WHAT YOU ARE ASKED TO DO ▸
Top to bottom, output the entries that follow exactly.

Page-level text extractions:
--- START ---

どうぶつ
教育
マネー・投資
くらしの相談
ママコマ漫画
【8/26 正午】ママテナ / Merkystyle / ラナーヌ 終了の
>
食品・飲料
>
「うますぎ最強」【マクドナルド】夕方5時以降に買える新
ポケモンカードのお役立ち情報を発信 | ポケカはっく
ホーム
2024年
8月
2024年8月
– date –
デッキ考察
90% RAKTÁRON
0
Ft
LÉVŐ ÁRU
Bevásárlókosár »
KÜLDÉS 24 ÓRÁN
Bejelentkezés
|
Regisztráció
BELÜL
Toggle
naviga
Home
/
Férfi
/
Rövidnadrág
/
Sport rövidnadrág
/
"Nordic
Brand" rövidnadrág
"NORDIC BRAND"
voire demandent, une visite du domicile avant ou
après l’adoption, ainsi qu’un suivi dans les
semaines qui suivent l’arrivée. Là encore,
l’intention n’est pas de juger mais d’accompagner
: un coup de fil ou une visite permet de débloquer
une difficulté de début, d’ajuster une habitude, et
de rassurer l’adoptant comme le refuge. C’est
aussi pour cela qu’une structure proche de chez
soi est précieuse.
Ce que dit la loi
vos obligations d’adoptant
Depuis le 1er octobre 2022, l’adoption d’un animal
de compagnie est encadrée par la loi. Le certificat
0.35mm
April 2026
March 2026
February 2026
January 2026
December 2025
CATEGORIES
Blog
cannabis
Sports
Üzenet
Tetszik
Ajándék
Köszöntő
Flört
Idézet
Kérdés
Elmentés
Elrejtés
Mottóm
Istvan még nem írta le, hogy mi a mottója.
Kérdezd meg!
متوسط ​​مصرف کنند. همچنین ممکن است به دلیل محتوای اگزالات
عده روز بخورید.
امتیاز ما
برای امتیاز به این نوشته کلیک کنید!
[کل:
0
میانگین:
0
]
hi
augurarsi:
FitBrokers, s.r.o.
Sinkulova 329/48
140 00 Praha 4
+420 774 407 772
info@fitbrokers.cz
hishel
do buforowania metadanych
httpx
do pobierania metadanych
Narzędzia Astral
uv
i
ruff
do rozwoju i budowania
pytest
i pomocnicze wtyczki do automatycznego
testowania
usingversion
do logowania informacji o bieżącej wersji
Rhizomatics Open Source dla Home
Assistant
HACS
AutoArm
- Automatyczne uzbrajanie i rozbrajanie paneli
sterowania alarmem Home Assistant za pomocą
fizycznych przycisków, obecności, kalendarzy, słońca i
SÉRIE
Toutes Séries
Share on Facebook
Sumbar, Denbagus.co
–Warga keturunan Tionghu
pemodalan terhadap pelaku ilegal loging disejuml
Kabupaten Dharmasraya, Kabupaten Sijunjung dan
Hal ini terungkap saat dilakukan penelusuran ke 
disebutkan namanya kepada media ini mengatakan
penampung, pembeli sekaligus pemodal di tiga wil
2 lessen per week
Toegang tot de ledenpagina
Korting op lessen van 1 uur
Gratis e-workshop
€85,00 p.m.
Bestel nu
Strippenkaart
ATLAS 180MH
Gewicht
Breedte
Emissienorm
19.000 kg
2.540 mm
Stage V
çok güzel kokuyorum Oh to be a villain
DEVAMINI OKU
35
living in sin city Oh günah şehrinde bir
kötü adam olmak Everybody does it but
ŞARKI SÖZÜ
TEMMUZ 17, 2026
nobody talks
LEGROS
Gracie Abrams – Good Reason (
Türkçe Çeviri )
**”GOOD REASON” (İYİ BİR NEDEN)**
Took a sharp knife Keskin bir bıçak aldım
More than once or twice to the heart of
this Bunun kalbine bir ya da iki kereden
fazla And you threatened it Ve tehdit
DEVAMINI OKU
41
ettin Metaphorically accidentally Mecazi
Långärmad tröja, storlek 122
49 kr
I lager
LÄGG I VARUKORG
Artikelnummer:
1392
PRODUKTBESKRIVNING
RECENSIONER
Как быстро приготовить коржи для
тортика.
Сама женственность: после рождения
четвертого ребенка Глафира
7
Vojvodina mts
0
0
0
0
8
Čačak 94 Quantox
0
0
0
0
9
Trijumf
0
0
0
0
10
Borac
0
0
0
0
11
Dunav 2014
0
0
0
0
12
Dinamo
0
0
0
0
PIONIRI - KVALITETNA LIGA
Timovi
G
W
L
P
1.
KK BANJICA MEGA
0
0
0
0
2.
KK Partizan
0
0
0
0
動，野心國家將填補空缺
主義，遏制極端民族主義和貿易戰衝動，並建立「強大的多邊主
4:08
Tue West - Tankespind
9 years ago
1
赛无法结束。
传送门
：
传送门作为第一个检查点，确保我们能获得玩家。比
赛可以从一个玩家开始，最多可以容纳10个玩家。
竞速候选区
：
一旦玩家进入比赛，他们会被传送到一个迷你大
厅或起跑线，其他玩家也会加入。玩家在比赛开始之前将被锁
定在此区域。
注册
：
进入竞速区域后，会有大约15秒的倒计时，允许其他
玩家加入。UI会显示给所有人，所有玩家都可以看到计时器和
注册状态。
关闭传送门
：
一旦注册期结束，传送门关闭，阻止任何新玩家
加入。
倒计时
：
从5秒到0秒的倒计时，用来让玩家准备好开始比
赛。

--- END ---

FINISHED TASK ▸
どうぶつ
教育
マネー・投資
くらしの相談
ママコマ漫画
【8/26 正午】ママテナ / Merkystyle / ラナーヌ 終了の
>
食品・飲料
>
「うますぎ最強」【マクドナルド】夕方5時以降に買える新
ポケモンカードのお役立ち情報を発信 | ポケカはっく
ホーム
2024年
8月
2024年8月
– date –
デッキ考察
90% RAKTÁRON
0
Ft
LÉVŐ ÁRU
Bevásárlókosár »
KÜLDÉS 24 ÓRÁN
Bejelentkezés
|
Regisztráció
BELÜL
Toggle
naviga
Home
/
Férfi
/
Rövidnadrág
/
Sport rövidnadrág
/
"Nordic
Brand" rövidnadrág
"NORDIC BRAND"
voire demandent, une visite du domicile avant ou
après l’adoption, ainsi qu’un suivi dans les
semaines qui suivent l’arrivée. Là encore,
l’intention n’est pas de juger mais d’accompagner
: un coup de fil ou une visite permet de débloquer
une difficulté de début, d’ajuster une habitude, et
de rassurer l’adoptant comme le refuge. C’est
aussi pour cela qu’une structure proche de chez
soi est précieuse.
Ce que dit la loi
vos obligations d’adoptant
Depuis le 1er octobre 2022, l’adoption d’un animal
de compagnie est encadrée par la loi. Le certificat
0.35mm
April 2026
March 2026
February 2026
January 2026
December 2025
CATEGORIES
Blog
cannabis
Sports
Üzenet
Tetszik
Ajándék
Köszöntő
Flört
Idézet
Kérdés
Elmentés
Elrejtés
Mottóm
Istvan még nem írta le, hogy mi a mottója.
Kérdezd meg!
متوسط ​​مصرف کنند. همچنین ممکن است به دلیل محتوای اگزالات
عده روز بخورید.
امتیاز ما
برای امتیاز به این نوشته کلیک کنید!
[کل:
0
میانگین:
0
]
hi
augurarsi:
FitBrokers, s.r.o.
Sinkulova 329/48
140 00 Praha 4
+420 774 407 772
info@fitbrokers.cz
hishel
do buforowania metadanych
httpx
do pobierania metadanych
Narzędzia Astral
uv
i
ruff
do rozwoju i budowania
pytest
i pomocnicze wtyczki do automatycznego
testowania
usingversion
do logowania informacji o bieżącej wersji
Rhizomatics Open Source dla Home
Assistant
HACS
AutoArm
- Automatyczne uzbrajanie i rozbrajanie paneli
sterowania alarmem Home Assistant za pomocą
fizycznych przycisków, obecności, kalendarzy, słońca i
SÉRIE
Toutes Séries
Share on Facebook
Sumbar, Denbagus.co
–Warga keturunan Tionghu
pemodalan terhadap pelaku ilegal loging disejuml
Kabupaten Dharmasraya, Kabupaten Sijunjung dan
Hal ini terungkap saat dilakukan penelusuran ke 
disebutkan namanya kepada media ini mengatakan
penampung, pembeli sekaligus pemodal di tiga wil
2 lessen per week
Toegang tot de ledenpagina
Korting op lessen van 1 uur
Gratis e-workshop
€85,00 p.m.
Bestel nu
Strippenkaart
ATLAS 180MH
Gewicht
Breedte
Emissienorm
19.000 kg
2.540 mm
Stage V
çok güzel kokuyorum Oh to be a villain
DEVAMINI OKU
35
living in sin city Oh günah şehrinde bir
kötü adam olmak Everybody does it but
ŞARKI SÖZÜ
TEMMUZ 17, 2026
nobody talks
LEGROS
Gracie Abrams – Good Reason (
Türkçe Çeviri )
**”GOOD REASON” (İYİ BİR NEDEN)**
Took a sharp knife Keskin bir bıçak aldım
More than once or twice to the heart of
this Bunun kalbine bir ya da iki kereden
fazla And you threatened it Ve tehdit
DEVAMINI OKU
41
ettin Metaphorically accidentally Mecazi
Långärmad tröja, storlek 122
49 kr
I lager
LÄGG I VARUKORG
Artikelnummer:
1392
PRODUKTBESKRIVNING
RECENSIONER
Как быстро приготовить коржи для
тортика.
Сама женственность: после рождения
четвертого ребенка Глафира
7
Vojvodina mts
0
0
0
0
8
Čačak 94 Quantox
0
0
0
0
9
Trijumf
0
0
0
0
10
Borac
0
0
0
0
11
Dunav 2014
0
0
0
0
12
Dinamo
0
0
0
0
PIONIRI - KVALITETNA LIGA
Timovi
G
W
L
P
1.
KK BANJICA MEGA
0
0
0
0
2.
KK Partizan
0
0
0
0
動，野心國家將填補空缺
主義，遏制極端民族主義和貿易戰衝動，並建立「強大的多邊主
4:08
Tue West - Tankespind
9 years ago
1
赛无法结束。
传送门
：
传送门作为第一个检查点，确保我们能获得玩家。比
赛可以从一个玩家开始，最多可以容纳10个玩家。
竞速候选区
：
一旦玩家进入比赛，他们会被传送到一个迷你大
厅或起跑线，其他玩家也会加入。玩家在比赛开始之前将被锁
定在此区域。
注册
：
进入竞速区域后，会有大约15秒的倒计时，允许其他
玩家加入。UI会显示给所有人，所有玩家都可以看到计时器和
注册状态。
关闭传送门
：
一旦注册期结束，传送门关闭，阻止任何新玩家
加入。
倒计时
：
从5秒到0秒的倒计时，用来让玩家准备好开始比
赛。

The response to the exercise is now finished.